VORLIEGENDER TEXT
LG Augsburg verurteilt VW zu Rückzahlung des Kaufreises ohne Abzug von Nutzungsersatz

In einem in der Presse breit diskutierten Urteil hat das LG Augsburg VW im Rahmen des Diesel-Skandals zur Rückzahlung des Kaufpreises gegen Rückgabe des Fahrzeugs ohne Anrechnung von Nutzungsersatz verurteilt (Az.: 021 O 4310/16) .

Der genaue Urteilstext ist hier noch nicht bekannt, in diesem soll aber argumentiert worden sein, dass der Abzug von Nutzungsersatz dem Gedanken des Schadensersatzes wegen vorsätzlicher, sittenwidriger Schädigung widerspräche.

Diese Argumentation entspricht auch meiner Argumentation vor dem Landgericht Limburg, der dort aber kein Gehör geschenkt wurde. Für die von mir geführte Berufung wird das Urteil des LG Augsburg daher eine Argumentationsstütze sein.

Auch wenn die genaue Argumentation des LG Augsburg noch nicht bekannt ist dürfte sich diese ähnlich lesen lassen wie die von mir verfolgte.

EXTRAHIERTE DATENSÄTZE
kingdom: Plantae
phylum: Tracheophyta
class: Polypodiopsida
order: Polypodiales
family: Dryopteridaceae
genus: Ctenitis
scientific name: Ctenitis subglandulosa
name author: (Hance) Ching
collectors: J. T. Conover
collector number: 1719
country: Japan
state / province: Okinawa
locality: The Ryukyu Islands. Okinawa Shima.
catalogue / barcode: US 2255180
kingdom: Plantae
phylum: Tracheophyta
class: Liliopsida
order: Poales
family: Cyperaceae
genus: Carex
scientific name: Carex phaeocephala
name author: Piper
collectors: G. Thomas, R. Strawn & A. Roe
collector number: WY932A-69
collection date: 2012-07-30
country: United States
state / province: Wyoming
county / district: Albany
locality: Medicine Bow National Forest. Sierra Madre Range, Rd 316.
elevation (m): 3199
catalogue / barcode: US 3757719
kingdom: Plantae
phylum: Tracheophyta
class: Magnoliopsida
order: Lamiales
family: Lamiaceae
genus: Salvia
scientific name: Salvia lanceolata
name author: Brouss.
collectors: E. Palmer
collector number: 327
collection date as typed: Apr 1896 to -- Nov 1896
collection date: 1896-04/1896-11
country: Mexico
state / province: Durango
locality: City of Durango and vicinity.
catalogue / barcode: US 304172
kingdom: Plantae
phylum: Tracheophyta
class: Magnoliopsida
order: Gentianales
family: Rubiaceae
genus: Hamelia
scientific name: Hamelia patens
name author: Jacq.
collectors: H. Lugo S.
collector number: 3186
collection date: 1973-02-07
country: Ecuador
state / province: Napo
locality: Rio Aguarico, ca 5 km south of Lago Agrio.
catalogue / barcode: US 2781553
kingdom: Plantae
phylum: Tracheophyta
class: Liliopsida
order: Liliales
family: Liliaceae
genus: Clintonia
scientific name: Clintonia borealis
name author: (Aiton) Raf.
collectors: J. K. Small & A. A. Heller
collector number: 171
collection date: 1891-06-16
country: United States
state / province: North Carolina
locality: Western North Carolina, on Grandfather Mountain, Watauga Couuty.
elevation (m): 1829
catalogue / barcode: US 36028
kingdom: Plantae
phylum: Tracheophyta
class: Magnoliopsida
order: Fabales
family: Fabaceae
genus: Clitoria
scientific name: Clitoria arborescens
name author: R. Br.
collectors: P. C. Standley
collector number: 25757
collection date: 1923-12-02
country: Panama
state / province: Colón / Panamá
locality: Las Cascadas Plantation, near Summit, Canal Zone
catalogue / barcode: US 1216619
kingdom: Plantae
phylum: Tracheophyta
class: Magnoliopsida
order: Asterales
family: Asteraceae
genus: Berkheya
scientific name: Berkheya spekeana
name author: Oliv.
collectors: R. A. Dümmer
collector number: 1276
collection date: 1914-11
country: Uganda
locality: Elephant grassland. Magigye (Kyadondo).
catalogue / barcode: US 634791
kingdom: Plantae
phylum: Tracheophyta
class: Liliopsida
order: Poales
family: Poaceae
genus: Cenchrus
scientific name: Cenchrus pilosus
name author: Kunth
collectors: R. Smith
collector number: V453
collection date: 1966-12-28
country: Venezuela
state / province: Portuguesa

IHRE AUFGABEN
A. Prüfen Sie, ob die folgenden Aussagen mit dem Text zum Diesel-Urteil des LG Augsburg übereinstimmen. Belegen Sie jede Antwort (Ja oder Nein) mit den entscheidenden Worten des Textes als wörtlichem Zitat.
(i) Das LG Augsburg hat VW zur Rückzahlung des Kaufpreises verurteilt, ohne dass Nutzungsersatz angerechnet wird.
(ii) Das Landgericht Limburg hat sich der im Text vertretenen Argumentation angeschlossen.
(iii) Der genaue Urteilstext des LG Augsburg liegt laut Text bereits vor.
B. Schreiben Sie den Text zum Diesel-Urteil des LG Augsburg im Anschluss an seinen letzten Satz weiter.

ERGEBNISSE
A.
(i) Ja: „zur Rückzahlung des Kaufpreises gegen Rückgabe des Fahrzeugs ohne Anrechnung von Nutzungsersatz verurteilt“
(ii) Nein: „der dort aber kein Gehör geschenkt wurde“
(iii) Nein: „Der genaue Urteilstext ist hier noch nicht bekannt“

B.
§ 826 BGB soll unter strengen Voraussetzungen, einen umfassenden Ausgleich des begangenen Unrechts gegenüber dem Geschädigten ermöglichen. Die Folgen des begangenen Unrechts sollen vollständig aus der Welt geschafft werden. Dabei soll nach ständiger Rechtsprechung des Bundesgerichtshofs und in Abkehr früherer Reichsgerichtsrechtsprechung der Zustand wieder hergestellt werden, der bestanden hätte, wenn der mit vorsätzlichen, sittenwidrigen Mitteln erlangte Vertrag nicht geschlossen worden wäre. Dazu ist natürlich der Kaufpreis Zug um Zug gegen Rückgabe des Fahrzeugs zuzusprechen. Wenn das Gericht aber nunmehr einen Gebrauchsvorteil zuspricht, so wendet es sich von diesen Grundsätzen ab. Dies, da auch der Gebrauchsvorteil direkte Folge des sittenwidrig erlangten Kaufvertrages ist. Wäre der Kaufvertrag nicht geschlossen worden, hätte der Käufer das streitgegenständliche Fahrzeug nicht erhalten und keine Nutzungen aus diesem gezogen. Auch die Nutzungen des Fahrzeugs und deren Wertersatz sind mithin von der Beklagten in einer vorsätzlichen und gegen die guten Sitten verstoßenden Art und Weise erlangt worden. Dies gilt nach hier vertretener Auffassung für den gesamten Nutzungsersatz.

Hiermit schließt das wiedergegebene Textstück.